* [Problem description]:
Rewrite the text lines of the material below, putting "ショップ紹介" in place of every "店舗紹介" and changing nothing else. Leave out the pictures.

* [Records from a dataset]:
[Start of section]

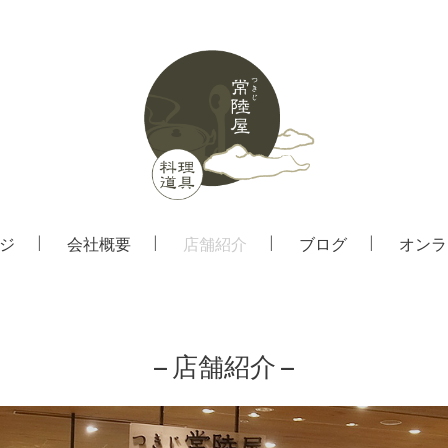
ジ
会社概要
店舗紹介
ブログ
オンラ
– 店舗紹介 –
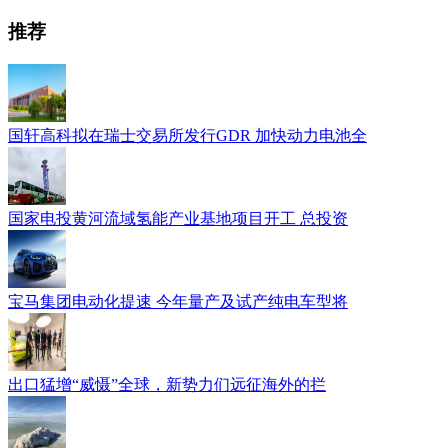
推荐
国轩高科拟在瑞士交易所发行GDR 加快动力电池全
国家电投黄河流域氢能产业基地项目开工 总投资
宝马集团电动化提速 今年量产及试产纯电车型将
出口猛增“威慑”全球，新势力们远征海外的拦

[End of section]

* [Solution for this exercise]:
ジ
会社概要
ショップ紹介
ブログ
オンラ
– ショップ紹介 –
推荐
国轩高科拟在瑞士交易所发行GDR 加快动力电池全
国家电投黄河流域氢能产业基地项目开工 总投资
宝马集团电动化提速 今年量产及试产纯电车型将
出口猛增“威慑”全球，新势力们远征海外的拦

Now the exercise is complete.